И тут же ударил запах.
Густой, плотный дух свежеиспеченного ржаного хлеба. Он заполнил легкие, прочистил ноздри.
— О-о-ох… — простонал Лавр, закрывая глаза. — Ты гляди, хлебушком пахнет…
Жар навалился на плечи, прижал к доскам. Уши начало приятно пощипывать. Пот выступил мгновенно, превращая кожу в блестящий атлас.
Мы сидели молча минут пять, прогреваясь до костей. Я чувствовал, как уходит напряжение последних недель. Как размякают мышцы, забитые тяжелой работой. Как из головы выветривается лишний мусор, оставляя только чистую, первобытную радость бытия.
А потом я взял веники.
Они были распарены в кипятке и пахли березовой рощей после дождя.
— Ложись, Бугай, — скомандовал я.
Гигант послушно распластался на верхней полке, заняв её целиком.
Я взял два веника. Встряхнул их над головой, захватывая самый горячий пар из-под потолка, и — опустил на широкую спину десятника.
Шлеп-шлеп-шлеп.
Сначала мягко, припечатывая, прогревая кожу. Потом сильнее.
Ритм. Тут важен ритм.
Шлеп — левой. Шлеп — правой. Протяжка от поясницы к шее. Веники шелестели, нагнетая жар. Листья прилипали к коже, отдавая свои соки, и тут же отлипали с сочным звуком.
Бугай кряхтел и мычал от удовольствия. Его спина покраснела, стала пунцовой, как вареный рак.
— Еще! — ревел он в деревянную подушку. — Жги, батя-есаул! Выбивай дурь!
Я вошел в раж. Жар в парной стоял такой, что дышать было трудно, но это было приятное удушье. Я хлестал его, чувствуя, как пот заливает глаза, как горит собственная кожа. Это была не порка — это был массаж, глубокий, до самых суставов. Похлеще этих тайских.
Потом мы поменялись. Бугай, взяв веники (в его ручищах они казались игрушечными метелками), обработал меня.
Ощущение было такое, словно меня переехал асфальтоукладчик, но сделанный из горячего пуха. Каждый удар закреплял во мне Семёна-есаула, большого начальника, уважаемого человека. Боль и наслаждение сплелись в один тугой узел.
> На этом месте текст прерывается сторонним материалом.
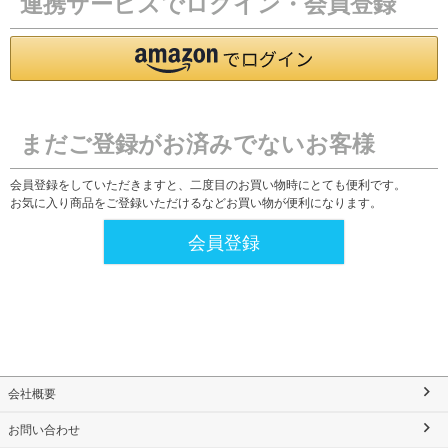
連携サービスでログイン・会員登録
まだご登録がお済みでないお客様
会員登録をしていただきますと、二度目のお買い物時にとても便利です。
お気に入り商品をご登録いただけるなどお買い物が便利になります。
会員登録
会社概要
お問い合わせ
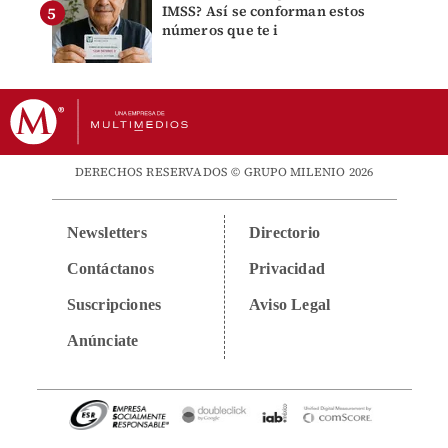
IMSS? Así se conforman estos
números que te i
DERECHOS RESERVADOS © GRUPO MILENIO 2026
Newsletters
Directorio
Contáctanos
Privacidad
Suscripciones
Aviso Legal
Anúnciate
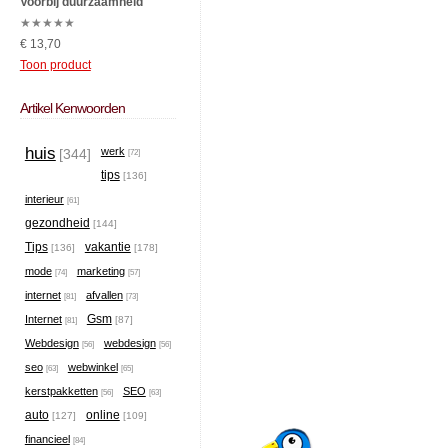
Voorbij duurzaamheid
★
★
★
★
★
€ 13,70
Toon product
Artikel Kenwoorden
huis
werk
[344]
[72]
tips
[136]
interieur
[61]
gezondheid
[144]
Tips
vakantie
[136]
[178]
mode
marketing
[74]
[57]
internet
afvallen
[81]
[73]
Gsm
Internet
[87]
[81]
Webdesign
webdesign
[56]
[56]
seo
webwinkel
[63]
[65]
kerstpakketten
SEO
[56]
[63]
auto
online
[127]
[109]
financieel
[84]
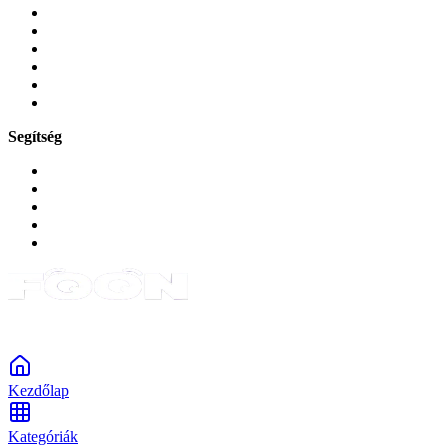
Üvegek és fóliák
Mobiltelefon-kiegeszitok
Játékok és Gaming
Zene és szórakozás
Okos
Tabletek
Segítség
GYIK a reklamáció kapcsán
Garancia és reklamáció
Általános szerződési feltételek
Bejelentkezés
Rendelések
Powered by Monokaido
Kezdőlap
Kategóriák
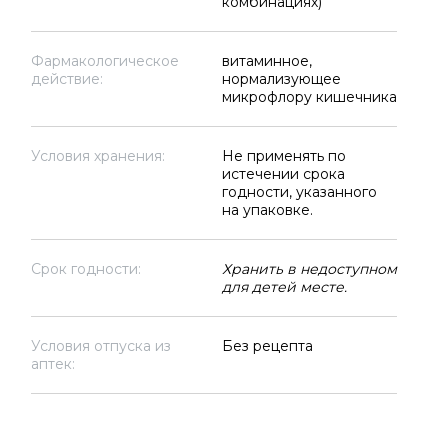
комбинациях)
Фармакологическое
витаминное,
действие:
нормализующее
микрофлору кишечника
Условия хранения:
Не применять по
истечении срока
годности, указанного
на упаковке.
Срок годности:
Хранить в недоступном
для детей месте.
Условия отпуска из
Без рецепта
аптек:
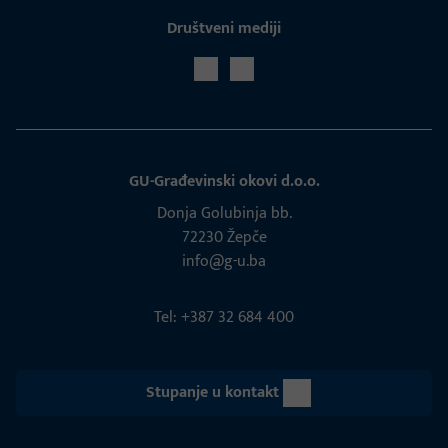
Društveni mediji
GU-Građevinski okovi d.o.o.
Donja Golubinja bb.
72230 Žepče
info@g-u.ba
Tel: +387 32 684 400
Stupanje u kontakt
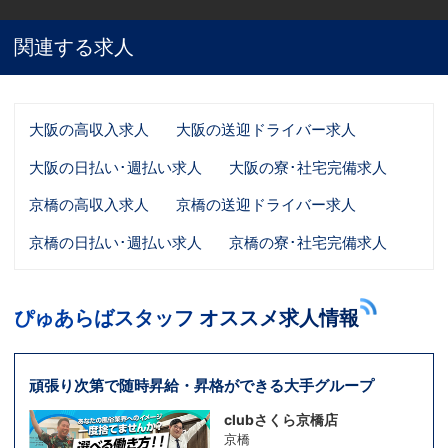
関連する求人
大阪の高収入求人
大阪の送迎ドライバー求人
大阪の日払い･週払い求人
大阪の寮･社宅完備求人
京橋の高収入求人
京橋の送迎ドライバー求人
京橋の日払い･週払い求人
京橋の寮･社宅完備求人
ぴゅあらばスタッフ オススメ求人情報
頑張り次第で随時昇給・昇格ができる大手グループ
clubさくら京橋店
京橋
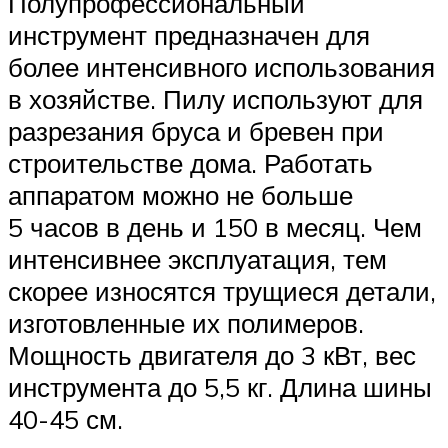
Полупрофессиональный
инструмент предназначен для
более интенсивного использования
в хозяйстве. Пилу используют для
разрезания бруса и бревен при
строительстве дома. Работать
аппаратом можно не больше
5 часов в день и 150 в месяц. Чем
интенсивнее эксплуатация, тем
скорее износятся трущиеся детали,
изготовленные их полимеров.
Мощность двигателя до 3 кВт, вес
инструмента до 5,5 кг. Длина шины
40-45 см.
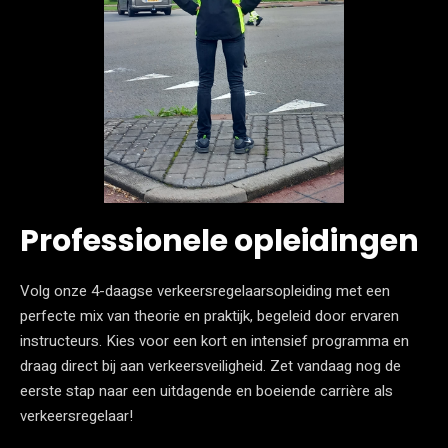
Professionele opleidingen
Volg onze 4-daagse verkeersregelaarsopleiding met een
perfecte mix van theorie en praktijk, begeleid door ervaren
instructeurs. Kies voor een kort en intensief programma en
draag direct bij aan verkeersveiligheid. Zet vandaag nog de
eerste stap naar een uitdagende en boeiende carrière als
verkeersregelaar!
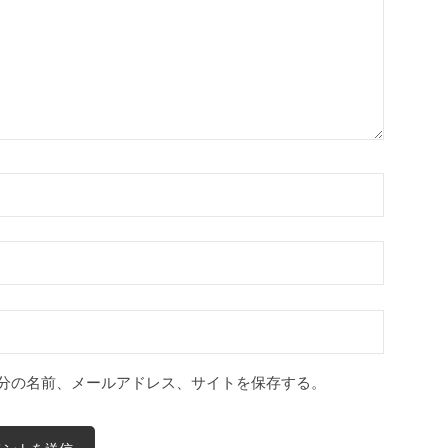
分の名前、メールアドレス、サイトを保存する。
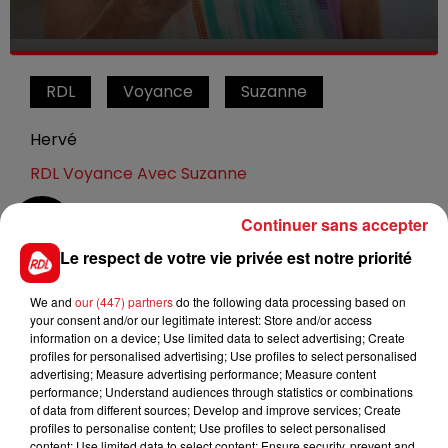
RDL
Voyance
Suzanne
Hervé
RDL Voyance Avec Suzanne
Continuer sans accepter
0:00
17 min 4 sec
Le respect de votre vie privée est notre priorité
We and
our (447) partners
do the following data processing based on
29 novembre 2021 - 17 min 4 sec
your consent and/or our legitimate interest: Store and/or access
information on a device; Use limited data to select advertising; Create
RDL VOYANCE
profiles for personalised advertising; Use profiles to select personalised
advertising; Measure advertising performance; Measure content
performance; Understand audiences through statistics or combinations
Tous les vendredis dés 11h,retrouvez notre Voyante
of data from different sources; Develop and improve services; Create
profiles to personalise content; Use profiles to select personalised
incontournable dans notre région !
content; Use limited data to select content; Ensure security, prevent and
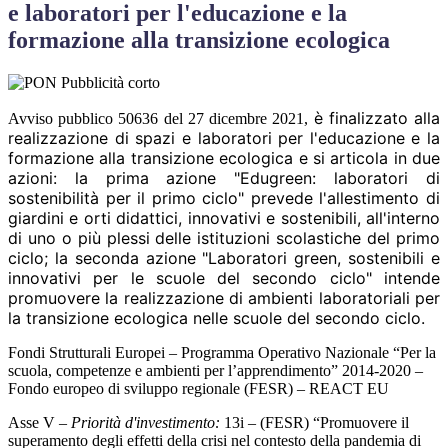
e laboratori per l'educazione e la
formazione alla transizione ecologica
è finalizzato alla
Avviso pubblico 50636 del 27 dicembre 2021,
realizzazione di spazi e laboratori per l'educazione e la
formazione alla transizione ecologica e si articola in due
azioni: la prima azione "Edugreen: laboratori di
sostenibilità per il primo ciclo" prevede l'allestimento di
giardini e orti didattici, innovativi e sostenibili, all'interno
di uno o più plessi delle istituzioni scolastiche del primo
ciclo; la seconda azione "Laboratori green, sostenibili e
innovativi per le scuole del secondo ciclo" intende
promuovere la realizzazione di ambienti laboratoriali per
la transizione ecologica nelle scuole del secondo ciclo.
Fondi Strutturali Europei – Programma Operativo Nazionale “Per la
scuola, competenze e ambienti per l’apprendimento” 2014-2020 –
Fondo europeo di sviluppo regionale (FESR) – REACT EU
Asse V –
Priorità d'investimento:
13i – (FESR) “Promuovere il
superamento degli effetti della crisi nel contesto della pandemia di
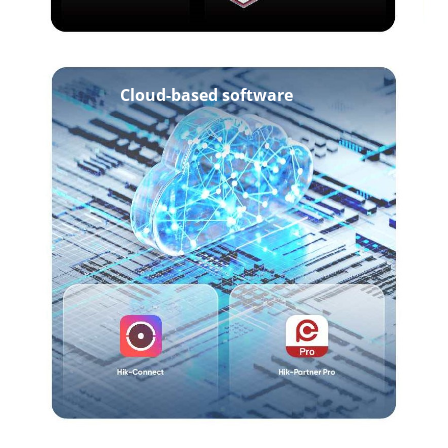
Cloud-based software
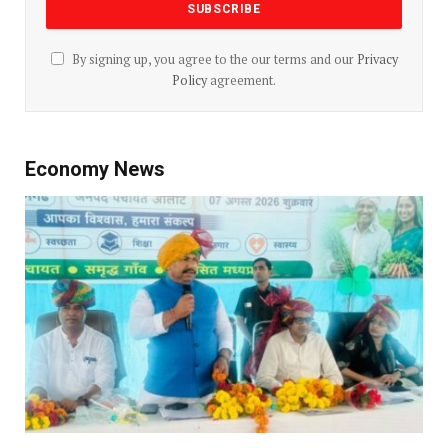
By signing up, you agree to the our terms and our
Privacy
Policy
agreement.
Economy News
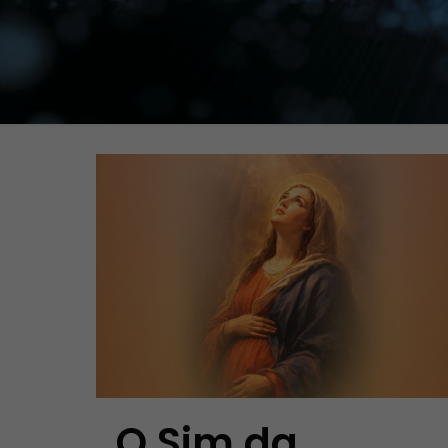
O Sim da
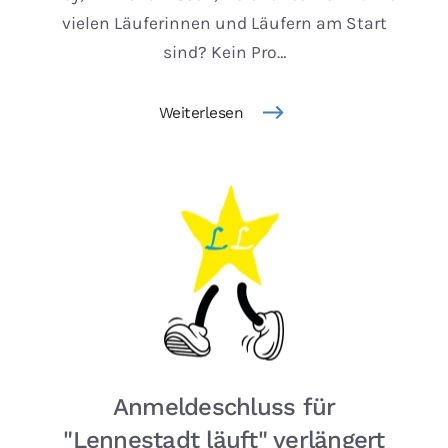
vielen Läuferinnen und Läufern am Start
sind? Kein Pro…
Weiterlesen
Anmeldeschluss für
"Lennestadt läuft" verlängert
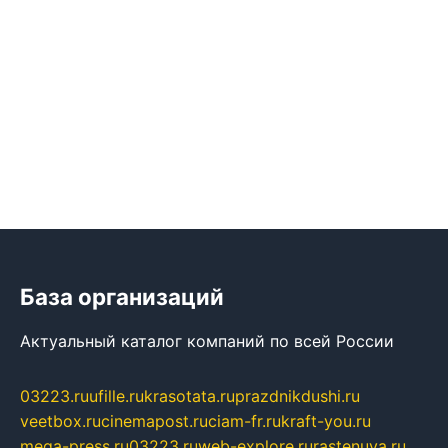
База организаций
Актуальный каталог компаний по всей России
03223.ru
ufille.ru
krasotata.ru
prazdnikdushi.ru
veetbox.ru
cinemapost.ru
ciam-fr.ru
kraft-you.ru
mega-press.ru
03223.ru
web-explore.ru
rastenuya.ru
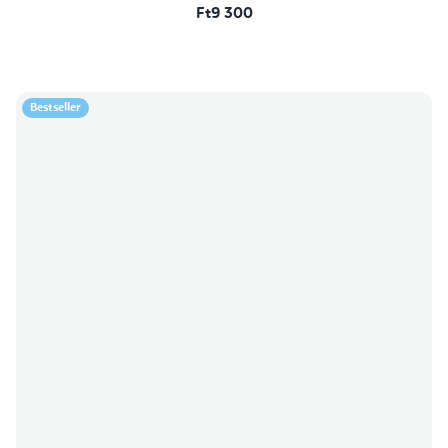
Ft9 300
Bestseller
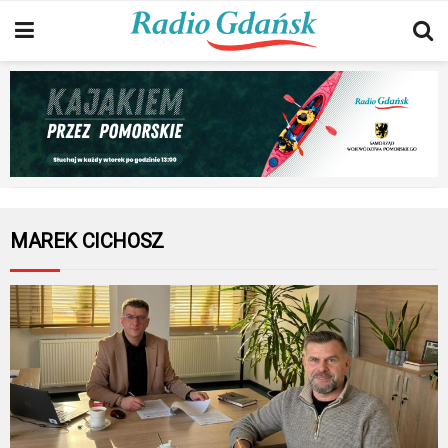
MAREK CICHOSZ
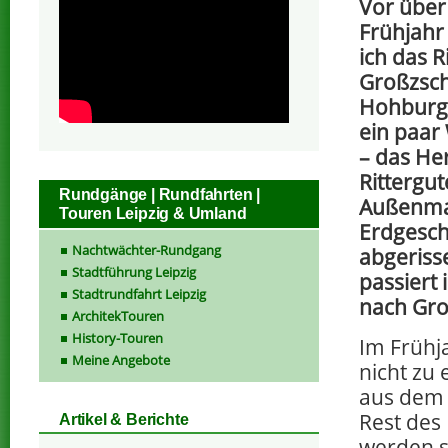
Vor über
Frühjahr
ich das R
Großzsch
Hohburg.
ein paar
– das He
Rittergut
Rundgänge | Rundfahrten |
Außenma
Touren Leipzig & Umland
Erdgesc
Nachtwächter-Rundgang
abgeriss
Stadtführung Leipzig
passiert
Stadtrundfahrt Leipzig
nach Gro
ArchitekTouren
History-Touren
Im Frühj
Meine Angebote
nicht zu
aus dem 
Rest des
Artikel & Berichte
werden so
Фон Визин тоже не отстал. Немец оказался крепким орешком. Он сидел на полке, красный как помидор, и хлестал себя сам, методично, по-военному, не пропуская ни сантиметра тела. Лавр занимался тем же самым, сидя, издавая довольные кряхтящие звуки.
Когда мы вывалились в предбанник, от нас шел густой пар. Мы были похожи на демонов, вылезших из преисподней на перекур.
Я плеснул на себя ледяной водой из кадки.
— А-а-а-ах! — крик сам вырвался из груди. Кожу обожгло холодом, сердце застучало как бешеный барабан, а потом по венам разлилось невероятное, колючее тепло. Кровь побежала быстрее, вымывая токсины и усталость.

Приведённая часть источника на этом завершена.